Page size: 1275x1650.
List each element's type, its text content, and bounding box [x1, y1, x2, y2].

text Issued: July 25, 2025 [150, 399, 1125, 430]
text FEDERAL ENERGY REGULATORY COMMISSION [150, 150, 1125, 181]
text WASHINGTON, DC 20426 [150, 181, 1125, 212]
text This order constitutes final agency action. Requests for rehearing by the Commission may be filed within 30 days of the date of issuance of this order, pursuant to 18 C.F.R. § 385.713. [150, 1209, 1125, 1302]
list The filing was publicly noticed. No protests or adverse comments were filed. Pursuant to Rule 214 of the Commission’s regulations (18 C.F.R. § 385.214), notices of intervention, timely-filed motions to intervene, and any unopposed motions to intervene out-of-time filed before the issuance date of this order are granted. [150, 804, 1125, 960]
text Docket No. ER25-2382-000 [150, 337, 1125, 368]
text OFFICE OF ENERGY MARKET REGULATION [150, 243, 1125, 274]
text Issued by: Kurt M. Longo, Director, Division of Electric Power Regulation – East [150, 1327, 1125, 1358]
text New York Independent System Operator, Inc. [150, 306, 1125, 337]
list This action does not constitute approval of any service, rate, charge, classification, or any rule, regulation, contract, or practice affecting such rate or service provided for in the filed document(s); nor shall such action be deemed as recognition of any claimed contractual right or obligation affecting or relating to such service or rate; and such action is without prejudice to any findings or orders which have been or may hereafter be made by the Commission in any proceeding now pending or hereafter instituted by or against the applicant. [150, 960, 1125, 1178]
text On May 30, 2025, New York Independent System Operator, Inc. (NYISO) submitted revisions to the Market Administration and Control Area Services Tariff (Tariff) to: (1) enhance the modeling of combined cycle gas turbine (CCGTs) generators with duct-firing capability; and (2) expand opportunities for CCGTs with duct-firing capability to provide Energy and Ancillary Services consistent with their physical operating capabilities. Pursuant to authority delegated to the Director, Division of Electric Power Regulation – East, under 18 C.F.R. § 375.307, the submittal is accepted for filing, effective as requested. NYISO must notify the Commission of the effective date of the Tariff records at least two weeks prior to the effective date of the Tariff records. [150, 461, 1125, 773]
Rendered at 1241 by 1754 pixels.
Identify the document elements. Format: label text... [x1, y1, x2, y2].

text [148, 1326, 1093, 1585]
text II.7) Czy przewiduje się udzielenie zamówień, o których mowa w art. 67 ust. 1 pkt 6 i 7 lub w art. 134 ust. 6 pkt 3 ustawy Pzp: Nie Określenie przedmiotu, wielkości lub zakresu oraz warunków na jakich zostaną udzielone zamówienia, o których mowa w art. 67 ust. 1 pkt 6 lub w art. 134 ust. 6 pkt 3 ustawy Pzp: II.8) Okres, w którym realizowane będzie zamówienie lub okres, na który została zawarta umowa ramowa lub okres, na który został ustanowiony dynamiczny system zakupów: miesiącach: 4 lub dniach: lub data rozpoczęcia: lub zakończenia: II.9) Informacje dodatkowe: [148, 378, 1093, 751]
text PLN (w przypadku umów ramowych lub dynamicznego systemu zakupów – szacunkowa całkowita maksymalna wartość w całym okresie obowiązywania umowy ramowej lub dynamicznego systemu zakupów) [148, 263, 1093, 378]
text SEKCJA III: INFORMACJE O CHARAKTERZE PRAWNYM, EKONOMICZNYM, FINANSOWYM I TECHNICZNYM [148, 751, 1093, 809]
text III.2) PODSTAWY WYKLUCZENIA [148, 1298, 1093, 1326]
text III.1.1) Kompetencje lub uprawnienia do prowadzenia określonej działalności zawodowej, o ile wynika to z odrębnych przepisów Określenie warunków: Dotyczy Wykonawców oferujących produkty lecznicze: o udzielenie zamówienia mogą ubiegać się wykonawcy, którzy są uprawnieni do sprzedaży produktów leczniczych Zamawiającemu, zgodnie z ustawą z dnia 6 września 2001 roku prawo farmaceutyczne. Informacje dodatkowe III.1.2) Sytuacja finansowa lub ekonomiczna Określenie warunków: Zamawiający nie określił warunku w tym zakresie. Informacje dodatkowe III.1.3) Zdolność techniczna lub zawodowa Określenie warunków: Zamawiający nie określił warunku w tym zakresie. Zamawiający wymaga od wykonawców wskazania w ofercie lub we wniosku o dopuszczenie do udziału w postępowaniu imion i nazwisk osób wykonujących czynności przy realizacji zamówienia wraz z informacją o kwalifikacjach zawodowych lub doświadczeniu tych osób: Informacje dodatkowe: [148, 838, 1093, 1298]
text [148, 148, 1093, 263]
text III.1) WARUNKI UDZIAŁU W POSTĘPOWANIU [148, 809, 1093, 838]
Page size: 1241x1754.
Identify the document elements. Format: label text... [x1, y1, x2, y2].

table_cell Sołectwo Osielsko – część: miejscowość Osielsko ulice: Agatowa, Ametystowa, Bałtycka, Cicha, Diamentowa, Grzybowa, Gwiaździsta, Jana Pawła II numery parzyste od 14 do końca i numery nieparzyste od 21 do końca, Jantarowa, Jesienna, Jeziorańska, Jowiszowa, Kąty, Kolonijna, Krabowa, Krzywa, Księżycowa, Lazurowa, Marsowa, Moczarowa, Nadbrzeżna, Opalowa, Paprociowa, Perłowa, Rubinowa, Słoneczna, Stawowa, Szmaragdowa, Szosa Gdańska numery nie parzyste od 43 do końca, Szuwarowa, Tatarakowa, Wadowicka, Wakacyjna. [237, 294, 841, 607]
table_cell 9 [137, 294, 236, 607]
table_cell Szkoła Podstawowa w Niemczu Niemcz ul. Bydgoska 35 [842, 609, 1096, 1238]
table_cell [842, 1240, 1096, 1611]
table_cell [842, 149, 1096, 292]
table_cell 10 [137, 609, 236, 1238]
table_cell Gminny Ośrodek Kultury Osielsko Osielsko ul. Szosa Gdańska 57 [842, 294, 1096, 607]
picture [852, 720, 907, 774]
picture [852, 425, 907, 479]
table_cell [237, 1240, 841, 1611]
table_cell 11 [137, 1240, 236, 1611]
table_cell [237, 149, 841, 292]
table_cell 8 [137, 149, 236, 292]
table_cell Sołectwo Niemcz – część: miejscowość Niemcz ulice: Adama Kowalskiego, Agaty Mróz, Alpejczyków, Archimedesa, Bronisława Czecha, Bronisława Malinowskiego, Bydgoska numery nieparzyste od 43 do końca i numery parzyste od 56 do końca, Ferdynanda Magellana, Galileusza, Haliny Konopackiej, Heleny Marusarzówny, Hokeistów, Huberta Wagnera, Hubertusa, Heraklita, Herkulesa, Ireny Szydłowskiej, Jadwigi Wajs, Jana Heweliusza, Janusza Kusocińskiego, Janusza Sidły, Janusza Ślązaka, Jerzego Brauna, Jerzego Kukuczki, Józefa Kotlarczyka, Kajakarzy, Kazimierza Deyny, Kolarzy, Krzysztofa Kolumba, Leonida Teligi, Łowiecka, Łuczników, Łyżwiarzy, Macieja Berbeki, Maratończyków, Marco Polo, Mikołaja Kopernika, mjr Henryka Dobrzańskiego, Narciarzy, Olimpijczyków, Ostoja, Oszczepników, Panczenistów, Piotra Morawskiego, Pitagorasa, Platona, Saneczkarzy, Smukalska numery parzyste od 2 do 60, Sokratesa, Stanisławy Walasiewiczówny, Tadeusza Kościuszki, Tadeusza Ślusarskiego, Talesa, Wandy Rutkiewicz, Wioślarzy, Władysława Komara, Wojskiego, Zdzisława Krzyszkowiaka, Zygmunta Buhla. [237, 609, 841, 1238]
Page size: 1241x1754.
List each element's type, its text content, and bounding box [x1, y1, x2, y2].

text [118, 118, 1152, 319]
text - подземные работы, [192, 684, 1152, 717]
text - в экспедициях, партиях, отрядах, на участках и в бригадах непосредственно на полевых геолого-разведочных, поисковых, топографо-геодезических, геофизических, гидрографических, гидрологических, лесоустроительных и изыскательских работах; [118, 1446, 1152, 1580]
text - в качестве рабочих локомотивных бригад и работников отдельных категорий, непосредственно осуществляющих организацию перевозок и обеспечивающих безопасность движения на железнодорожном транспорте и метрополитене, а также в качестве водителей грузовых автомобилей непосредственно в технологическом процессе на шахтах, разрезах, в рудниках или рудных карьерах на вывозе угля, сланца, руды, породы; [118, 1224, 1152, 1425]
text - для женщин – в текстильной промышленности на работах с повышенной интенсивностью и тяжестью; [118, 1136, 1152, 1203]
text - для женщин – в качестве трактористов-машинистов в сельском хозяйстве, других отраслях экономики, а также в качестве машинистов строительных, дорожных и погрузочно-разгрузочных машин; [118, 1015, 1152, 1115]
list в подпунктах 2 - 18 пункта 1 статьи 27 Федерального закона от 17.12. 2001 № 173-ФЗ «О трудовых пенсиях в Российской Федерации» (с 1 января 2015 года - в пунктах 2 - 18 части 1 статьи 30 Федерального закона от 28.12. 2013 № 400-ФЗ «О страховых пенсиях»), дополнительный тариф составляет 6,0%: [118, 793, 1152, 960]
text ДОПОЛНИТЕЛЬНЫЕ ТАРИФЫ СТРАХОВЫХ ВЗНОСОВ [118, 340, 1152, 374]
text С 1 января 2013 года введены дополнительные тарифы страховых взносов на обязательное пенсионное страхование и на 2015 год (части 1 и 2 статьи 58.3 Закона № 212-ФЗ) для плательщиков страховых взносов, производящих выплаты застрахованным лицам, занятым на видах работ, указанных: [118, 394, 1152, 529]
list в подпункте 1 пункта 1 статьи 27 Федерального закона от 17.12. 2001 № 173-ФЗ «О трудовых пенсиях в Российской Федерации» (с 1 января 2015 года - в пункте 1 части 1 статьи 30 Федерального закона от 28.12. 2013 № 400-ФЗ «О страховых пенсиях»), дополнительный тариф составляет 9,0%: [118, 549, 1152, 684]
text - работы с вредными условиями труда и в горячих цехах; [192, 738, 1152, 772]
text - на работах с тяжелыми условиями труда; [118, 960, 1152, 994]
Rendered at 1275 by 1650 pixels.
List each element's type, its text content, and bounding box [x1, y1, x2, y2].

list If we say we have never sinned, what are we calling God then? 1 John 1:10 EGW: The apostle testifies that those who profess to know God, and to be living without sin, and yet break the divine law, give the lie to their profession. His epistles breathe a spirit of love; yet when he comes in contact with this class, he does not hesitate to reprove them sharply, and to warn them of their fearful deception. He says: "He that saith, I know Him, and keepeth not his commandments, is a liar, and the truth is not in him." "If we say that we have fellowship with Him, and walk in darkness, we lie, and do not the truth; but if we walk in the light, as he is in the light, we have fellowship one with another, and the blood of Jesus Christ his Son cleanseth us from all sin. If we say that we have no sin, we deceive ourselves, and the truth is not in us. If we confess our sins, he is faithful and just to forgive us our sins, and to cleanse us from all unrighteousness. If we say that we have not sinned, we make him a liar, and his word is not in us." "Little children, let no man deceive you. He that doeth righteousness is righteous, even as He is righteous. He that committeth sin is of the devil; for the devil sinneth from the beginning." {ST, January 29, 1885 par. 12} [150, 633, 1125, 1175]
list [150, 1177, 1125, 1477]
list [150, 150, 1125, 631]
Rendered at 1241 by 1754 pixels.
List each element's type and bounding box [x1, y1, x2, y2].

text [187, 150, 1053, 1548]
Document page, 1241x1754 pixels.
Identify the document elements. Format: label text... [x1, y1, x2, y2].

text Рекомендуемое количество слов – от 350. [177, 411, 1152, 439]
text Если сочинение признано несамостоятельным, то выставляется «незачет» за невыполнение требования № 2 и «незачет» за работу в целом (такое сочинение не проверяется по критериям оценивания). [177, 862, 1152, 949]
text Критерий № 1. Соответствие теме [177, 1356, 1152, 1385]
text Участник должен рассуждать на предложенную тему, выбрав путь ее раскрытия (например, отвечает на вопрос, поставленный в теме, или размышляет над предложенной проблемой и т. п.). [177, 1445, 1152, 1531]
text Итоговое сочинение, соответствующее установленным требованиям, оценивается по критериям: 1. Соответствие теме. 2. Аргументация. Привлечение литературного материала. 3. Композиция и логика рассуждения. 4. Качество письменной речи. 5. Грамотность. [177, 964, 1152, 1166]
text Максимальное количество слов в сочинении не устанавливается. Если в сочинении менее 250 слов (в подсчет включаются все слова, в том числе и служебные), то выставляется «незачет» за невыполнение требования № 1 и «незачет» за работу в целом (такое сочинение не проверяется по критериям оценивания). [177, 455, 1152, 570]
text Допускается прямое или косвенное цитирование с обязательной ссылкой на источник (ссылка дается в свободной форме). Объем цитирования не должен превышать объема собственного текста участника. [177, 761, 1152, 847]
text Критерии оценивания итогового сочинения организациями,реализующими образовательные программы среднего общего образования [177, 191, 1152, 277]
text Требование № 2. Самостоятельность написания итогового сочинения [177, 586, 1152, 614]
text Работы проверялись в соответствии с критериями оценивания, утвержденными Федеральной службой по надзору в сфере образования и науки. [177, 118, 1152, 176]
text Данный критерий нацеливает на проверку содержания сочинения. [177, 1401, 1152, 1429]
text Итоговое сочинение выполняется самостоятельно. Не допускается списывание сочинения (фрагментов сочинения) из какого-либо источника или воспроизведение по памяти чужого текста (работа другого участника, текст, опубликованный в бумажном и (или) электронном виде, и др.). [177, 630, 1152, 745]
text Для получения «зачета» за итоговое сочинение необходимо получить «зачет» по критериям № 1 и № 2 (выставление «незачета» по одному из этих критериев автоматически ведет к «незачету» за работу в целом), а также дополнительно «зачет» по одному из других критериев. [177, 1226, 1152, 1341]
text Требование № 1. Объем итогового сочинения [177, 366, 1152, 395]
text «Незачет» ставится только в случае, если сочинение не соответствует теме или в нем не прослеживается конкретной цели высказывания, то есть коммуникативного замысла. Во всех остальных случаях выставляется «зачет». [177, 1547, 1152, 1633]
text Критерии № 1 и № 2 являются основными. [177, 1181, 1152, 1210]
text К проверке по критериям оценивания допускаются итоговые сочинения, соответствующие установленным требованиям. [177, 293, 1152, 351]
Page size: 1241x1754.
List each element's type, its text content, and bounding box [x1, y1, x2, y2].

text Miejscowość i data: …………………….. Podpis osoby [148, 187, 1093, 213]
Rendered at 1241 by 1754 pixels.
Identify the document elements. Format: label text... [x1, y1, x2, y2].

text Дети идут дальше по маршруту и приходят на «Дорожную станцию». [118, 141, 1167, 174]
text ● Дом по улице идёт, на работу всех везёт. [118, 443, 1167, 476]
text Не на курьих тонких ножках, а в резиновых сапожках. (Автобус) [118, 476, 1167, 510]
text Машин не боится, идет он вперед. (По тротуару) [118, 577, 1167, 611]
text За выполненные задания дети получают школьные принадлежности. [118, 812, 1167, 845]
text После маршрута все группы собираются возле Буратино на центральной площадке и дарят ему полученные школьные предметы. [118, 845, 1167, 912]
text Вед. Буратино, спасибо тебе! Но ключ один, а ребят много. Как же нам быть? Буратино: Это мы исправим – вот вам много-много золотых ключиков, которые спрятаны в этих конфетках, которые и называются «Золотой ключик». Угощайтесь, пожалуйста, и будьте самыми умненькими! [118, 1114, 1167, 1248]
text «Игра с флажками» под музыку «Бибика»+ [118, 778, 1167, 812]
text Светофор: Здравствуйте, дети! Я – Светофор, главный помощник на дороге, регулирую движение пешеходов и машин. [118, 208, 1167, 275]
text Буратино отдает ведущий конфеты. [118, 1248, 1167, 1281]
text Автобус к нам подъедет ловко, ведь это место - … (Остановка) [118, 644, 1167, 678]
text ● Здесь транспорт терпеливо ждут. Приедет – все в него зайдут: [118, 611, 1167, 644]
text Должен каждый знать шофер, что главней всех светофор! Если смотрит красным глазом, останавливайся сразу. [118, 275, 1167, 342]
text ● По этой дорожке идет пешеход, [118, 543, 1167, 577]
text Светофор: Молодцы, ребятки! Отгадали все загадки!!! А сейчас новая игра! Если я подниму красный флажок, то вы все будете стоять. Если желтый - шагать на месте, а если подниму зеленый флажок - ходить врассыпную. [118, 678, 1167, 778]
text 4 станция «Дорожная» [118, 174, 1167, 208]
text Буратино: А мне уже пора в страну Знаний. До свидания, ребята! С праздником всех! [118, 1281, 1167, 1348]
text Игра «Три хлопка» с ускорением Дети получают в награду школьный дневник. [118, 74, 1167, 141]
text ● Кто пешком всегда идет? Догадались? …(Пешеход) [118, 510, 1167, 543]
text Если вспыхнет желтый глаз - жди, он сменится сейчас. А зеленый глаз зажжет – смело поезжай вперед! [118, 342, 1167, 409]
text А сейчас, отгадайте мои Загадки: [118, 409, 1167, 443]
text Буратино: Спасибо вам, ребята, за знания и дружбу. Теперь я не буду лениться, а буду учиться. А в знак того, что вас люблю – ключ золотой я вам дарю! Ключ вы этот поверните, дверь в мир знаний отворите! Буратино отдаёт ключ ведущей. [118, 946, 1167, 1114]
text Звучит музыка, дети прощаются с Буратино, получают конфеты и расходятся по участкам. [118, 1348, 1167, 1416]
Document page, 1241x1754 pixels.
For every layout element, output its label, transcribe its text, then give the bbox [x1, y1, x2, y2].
# # # # # # #
Task brief
Reproduce each line of the entries in which the word "Niemcz" is found.

Answer section
table_cell Szkoła Podstawowa w Niemczu Niemcz ul. Bydgoska 35 [842, 609, 1096, 1238]
table_cell Sołectwo Niemcz – część: miejscowość Niemcz ulice: Adama Kowalskiego, Agaty Mróz, Alpejczyków, Archimedesa, Bronisława Czecha, Bronisława Malinowskiego, Bydgoska numery nieparzyste od 43 do końca i numery parzyste od 56 do końca, Ferdynanda Magellana, Galileusza, Haliny Konopackiej, Heleny Marusarzówny, Hokeistów, Huberta Wagnera, Hubertusa, Heraklita, Herkulesa, Ireny Szydłowskiej, Jadwigi Wajs, Jana Heweliusza, Janusza Kusocińskiego, Janusza Sidły, Janusza Ślązaka, Jerzego Brauna, Jerzego Kukuczki, Józefa Kotlarczyka, Kajakarzy, Kazimierza Deyny, Kolarzy, Krzysztofa Kolumba, Leonida Teligi, Łowiecka, Łuczników, Łyżwiarzy, Macieja Berbeki, Maratończyków, Marco Polo, Mikołaja Kopernika, mjr Henryka Dobrzańskiego, Narciarzy, Olimpijczyków, Ostoja, Oszczepników, Panczenistów, Piotra Morawskiego, Pitagorasa, Platona, Saneczkarzy, Smukalska numery parzyste od 2 do 60, Sokratesa, Stanisławy Walasiewiczówny, Tadeusza Kościuszki, Tadeusza Ślusarskiego, Talesa, Wandy Rutkiewicz, Wioślarzy, Władysława Komara, Wojskiego, Zdzisława Krzyszkowiaka, Zygmunta Buhla. [237, 609, 841, 1238]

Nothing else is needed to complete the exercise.